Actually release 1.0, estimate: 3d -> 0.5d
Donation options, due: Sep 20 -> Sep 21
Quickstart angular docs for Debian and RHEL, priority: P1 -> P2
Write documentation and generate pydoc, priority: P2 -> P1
...
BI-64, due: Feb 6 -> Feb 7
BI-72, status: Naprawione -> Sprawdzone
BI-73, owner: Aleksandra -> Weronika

**YOUR INSTRUCTIONS**
Produce only the lines from the line containing "Actually release 1.0, estimate: 3d -> 0.5d" through the line containing "Write documentation and", inclusive of both, exactly as they stand in the entries above.

**TASK RESULT**
Actually release 1.0, estimate: 3d -> 0.5d
Donation options, due: Sep 20 -> Sep 21
Quickstart angular docs for Debian and RHEL, priority: P1 -> P2
Write documentation and generate pydoc, priority: P2 -> P1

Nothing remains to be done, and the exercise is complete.